Coordinate systems and georeferencing
A point cloud that’s been correctly georeferenced will appear in the right location when overlaid with a basemap in a viewer that supports it. Potree-based viewers can display a Bing Maps or OpenStreetMap basemap underneath the point cloud — useful context for clients to understand the survey area.
Ensure your point cloud is in a projected coordinate system (not geographic lat/lon) before conversion. Common choices:
- GDA2020 MGA zones (Australia)
- UTM zones (international)
- State plane (US)
For clients: what they need to do
Nothing. That’s the point.
A client who receives a Swyvl link to a point cloud:
- Clicks the link
- Sees the point cloud loading in their browser (takes 5-15 seconds for a large dataset)

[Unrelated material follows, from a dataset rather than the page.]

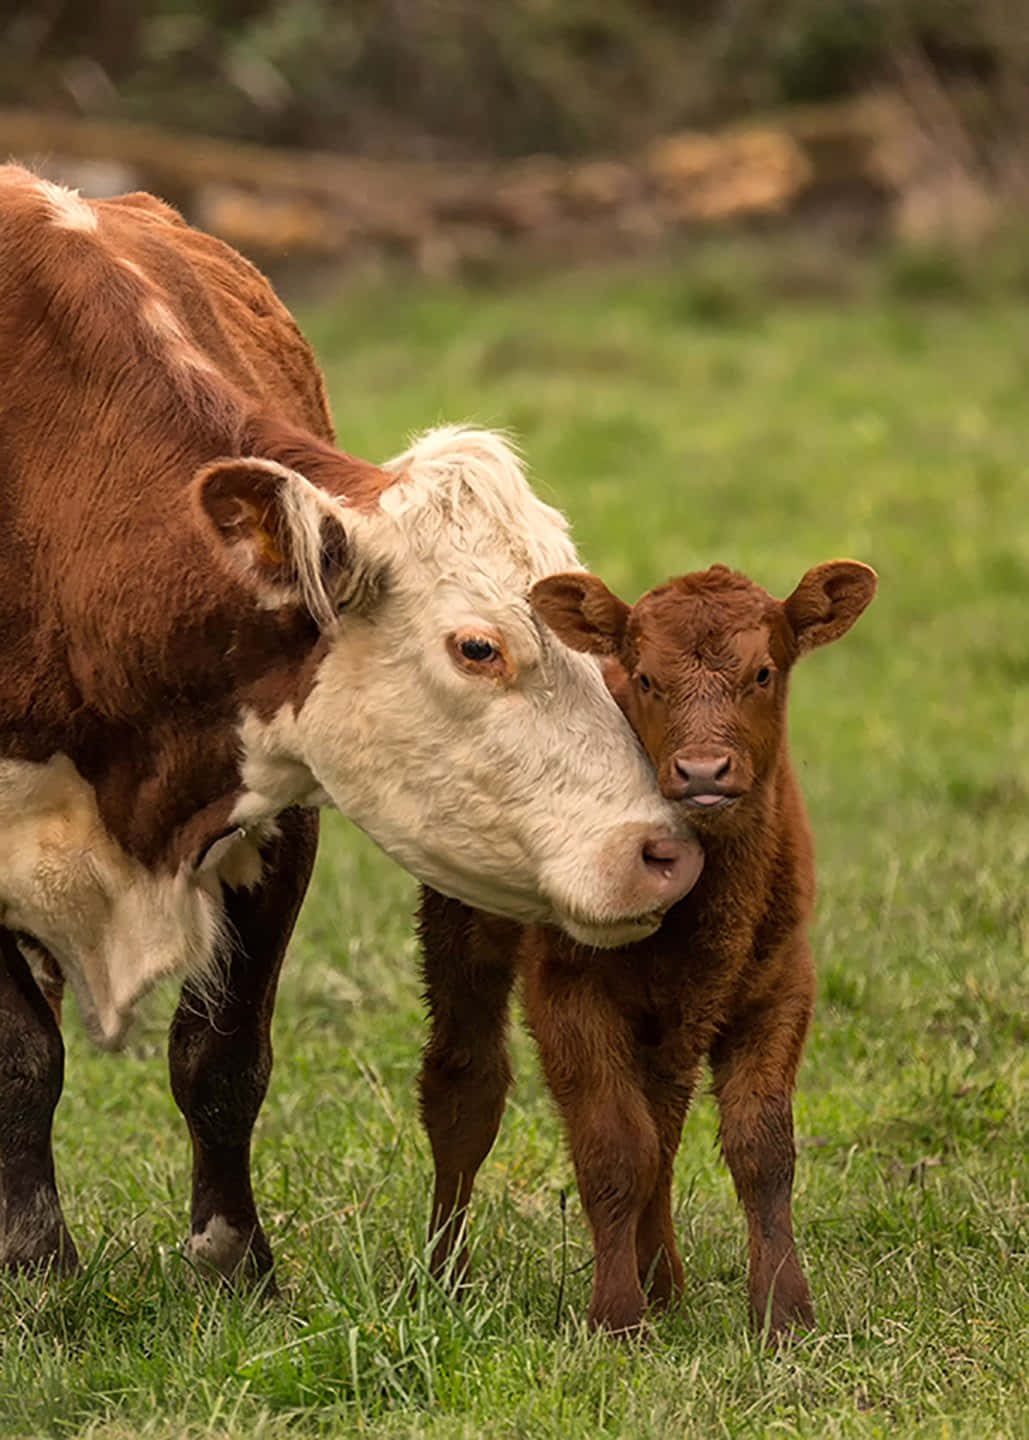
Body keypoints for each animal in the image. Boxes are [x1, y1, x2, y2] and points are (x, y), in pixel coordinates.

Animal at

- Uses left/right click and scroll to navigate — intuitive within a minute
No software download. No account required. No GIS knowledge needed.
Browser-based point cloud viewing is mature technology that’s been available since roughly 2016. The barrier has never been technical — it’s been the infrastructure required to convert, host, and serve the data. That infrastructure is now available as a service. There’s no longer a good reason to deliver point clouds as ZIP files.